In October we followed the Yellow Brick Road all the way to the Capitol of Oz. There we met people like us from all over the world.
In November I watched 17 great and powerful people, from kingdoms all across the Land of Oz, stand up to the Wicked Witch of the West, and tell her what she could do with her poppies.
But the Flying Monkeys still come at us at every turn. They spit at the Tin Man, hoping his mouth will rust shut. They throw flames at the Scarecrow, hoping he'll burn out. We’ve even intercepted some of their communiqués - which hint of dastardly deeds.
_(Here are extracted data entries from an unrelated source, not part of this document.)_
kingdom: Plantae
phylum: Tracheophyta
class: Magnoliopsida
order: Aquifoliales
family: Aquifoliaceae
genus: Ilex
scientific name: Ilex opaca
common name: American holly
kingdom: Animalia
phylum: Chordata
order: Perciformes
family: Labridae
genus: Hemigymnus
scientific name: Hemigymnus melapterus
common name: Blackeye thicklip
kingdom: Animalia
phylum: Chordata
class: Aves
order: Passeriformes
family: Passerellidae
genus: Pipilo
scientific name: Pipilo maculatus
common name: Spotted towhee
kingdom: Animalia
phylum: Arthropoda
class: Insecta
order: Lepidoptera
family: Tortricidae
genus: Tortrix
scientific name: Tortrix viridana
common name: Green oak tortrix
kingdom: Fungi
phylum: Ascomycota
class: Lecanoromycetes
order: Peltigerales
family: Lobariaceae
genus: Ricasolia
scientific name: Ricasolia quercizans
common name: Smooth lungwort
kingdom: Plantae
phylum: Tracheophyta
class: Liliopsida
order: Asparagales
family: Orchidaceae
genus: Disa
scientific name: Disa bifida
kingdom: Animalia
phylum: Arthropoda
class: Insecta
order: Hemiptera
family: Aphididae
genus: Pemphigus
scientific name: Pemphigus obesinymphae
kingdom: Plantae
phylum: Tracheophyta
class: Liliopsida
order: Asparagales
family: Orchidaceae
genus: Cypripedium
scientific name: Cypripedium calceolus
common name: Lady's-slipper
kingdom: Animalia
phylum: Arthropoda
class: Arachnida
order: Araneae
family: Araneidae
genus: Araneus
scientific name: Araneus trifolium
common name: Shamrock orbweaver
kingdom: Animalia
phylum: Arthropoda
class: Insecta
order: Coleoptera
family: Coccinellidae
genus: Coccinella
I don’t know why they do these things, Auntie Em. I have no special powers. I can’t make poppies grow by waving my hand, or draft public policy or sign million dollar agreements. I don't have easy access to bazillions of dollars. I’m not a good witch or a bad witch, and so I don’t have my own broomstick to carry me to high places where I can get lots of attention. All I am, is farm girl from Kansas. I can’t do great and powerful things. So I just tell the truth - and watch great and powerful things happen.
So maybe that's why.
Well Auntie Em, I’ve got to go. I can’t see the end of the Yellow Brick Road yet, but don’t worry, my red sequined ballet flats were built to last. Glinda likes to tell me that all I have to do is click my heels together three times to get back to Kansas and the life I used to know. But I know better. I’ve learned that sometimes it takes a lot of hard work to do the right thing. But it’s worth it. Because there’s no place like home.
Take care, and say Hi to Uncle Henry for me.
P.S. Please send money. The flying monkeys stole all our signs.